*WHAT THIS TASK INVOLVES*
Everything in the entries is to be written out exactly, except for the pictures.

*DATA EXTRACTS*
- Opening Delimiter -

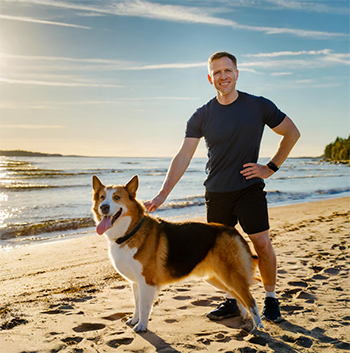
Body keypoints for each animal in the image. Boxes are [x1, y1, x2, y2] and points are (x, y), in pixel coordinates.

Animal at [91, 175, 262, 332]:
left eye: (116, 198)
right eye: (102, 197)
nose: (104, 207)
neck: (130, 231)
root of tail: (233, 231)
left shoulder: (147, 282)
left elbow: (144, 307)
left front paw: (141, 326)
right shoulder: (135, 282)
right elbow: (137, 305)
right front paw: (135, 320)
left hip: (230, 276)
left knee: (251, 300)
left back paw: (258, 328)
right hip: (216, 278)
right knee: (238, 296)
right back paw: (245, 316)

- Closing Delimiter -

*COMPLETED TASK*
Body keypoints for each animal in the image. Boxes are [x1, y1, x2, y2] and points are (x, y), in pixel coordinates.

Animal at [91, 175, 262, 332]:
left eye: (116, 198)
right eye: (102, 197)
nose: (104, 207)
neck: (130, 231)
root of tail: (233, 231)
left shoulder: (147, 282)
left elbow: (144, 307)
left front paw: (141, 326)
right shoulder: (135, 282)
right elbow: (137, 305)
right front paw: (135, 320)
left hip: (230, 276)
left knee: (251, 300)
left back paw: (258, 328)
right hip: (216, 278)
right knee: (238, 296)
right back paw: (245, 316)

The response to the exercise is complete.